We reject the false doctrine that the Church could and should recognize as a source of its proclamation, beyond and besides this one Word of God, yet other events, powers, historic figures and truths as God’s revelation.
But this was not the view of the ratifying members of the Synod. Dietrich Bonhoeffer, a staunch proponent of the Barmen declaration puts it, is representative of the other view, when he states that the Confessing church “confesses in concretissimo against the German Christian church and against the neo-pagan divinisation of the creature; for the Confessing Church, Anti-christ sits not in Rome, or even in Geneva, but in the government of the National Church in Berlin.”
All this, I think, does enough to show that Fish’s construal of the interpretive situation is highly deficient (and ultimately fallacious given his false dichotomy).
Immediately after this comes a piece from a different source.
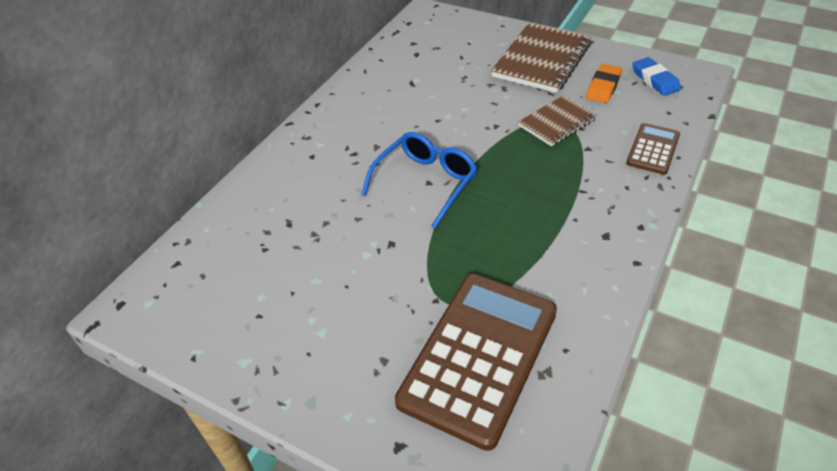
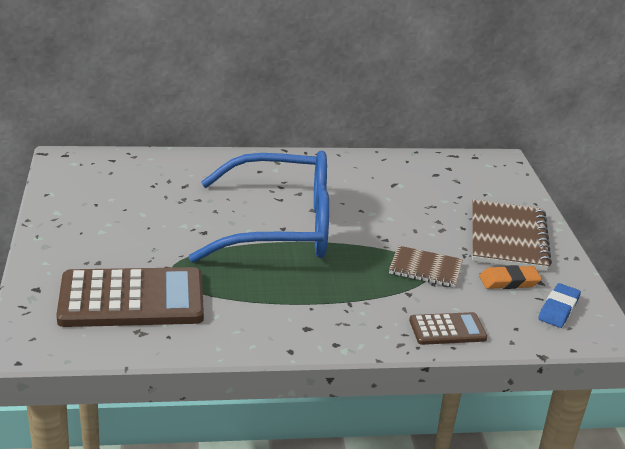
camera: 50 degrees right, 15 degrees down
(426, 182) = (281, 227): blue glasses -> blue glasses, size x1.89
(542, 60) = (508, 238): brown notebook -> brown notebook turned 75 degrees counterclockwise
A defense of my further statement that to deny that the text can have meaning “apart from anyone’s intention” is a “philosophical denial of realism” is therefore not necessary.
But I’ll attempt to defend it anyway. The interpretation of Holy Scripture, I think, is a special case that will illustrate my point the best. In the Sermon on the Mount, Jesus says, “You have heard that it was said to the people long ago, ‘Do not murder, and anyone who murders will be subject to judgment.’ But I tell you that anyone who is angry with his brother will be subject to judgment” (Matthew 5:21-22 NIV).
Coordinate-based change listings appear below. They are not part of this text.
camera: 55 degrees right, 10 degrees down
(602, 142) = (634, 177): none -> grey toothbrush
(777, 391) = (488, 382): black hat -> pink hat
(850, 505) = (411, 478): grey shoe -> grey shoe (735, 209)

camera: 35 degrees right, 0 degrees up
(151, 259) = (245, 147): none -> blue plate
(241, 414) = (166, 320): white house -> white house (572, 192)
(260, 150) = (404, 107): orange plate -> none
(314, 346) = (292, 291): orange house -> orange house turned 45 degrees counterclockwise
Jesus is interpreting the OT scriptures here, specifically Exodus 20:13 and Deuteronomy 5:17. Does Jesus impose new meaning on these words “Do not murder” when he interprets them this way, or does he show a previously hidden or unknown meaning?
I think it is clear that Jesus is explicating or showing the true meaning (which was always there, but never recognized). This gives us a way to understand why, for example, “Israel, who pursued a law of righteousness, has not attained it” (Romans 9:31 NIV). The fact is that Israel misunderstood what the Law required and their resulting inability to ever achieve it. So when the people affirmed the covenant, “Everything the LORD has said we will do” (Exodus 24:3 NIV), their understanding or interpretation was wrong.
The people thought they were ratifying one thing, but they were really ratifying another. That’s because the words have a meaning that is independent of any human agent (author, affirmer, or audience)…a reality of their own. You might say that the words are given their meaning and authority by God, who is their ultimate author. But do do so would deny Fish’s claim that the text cannot have meaning “apart from anyone’s intention” (I’m assuming Fish is talking only about human intentionality here, not God’s).
It is, in fact, this God-given meaning to words that gets at the “element of mystery in language, in the Word,” as Mr. Phelps puts it. This mystery is in fact the reality that words have meanings of their own.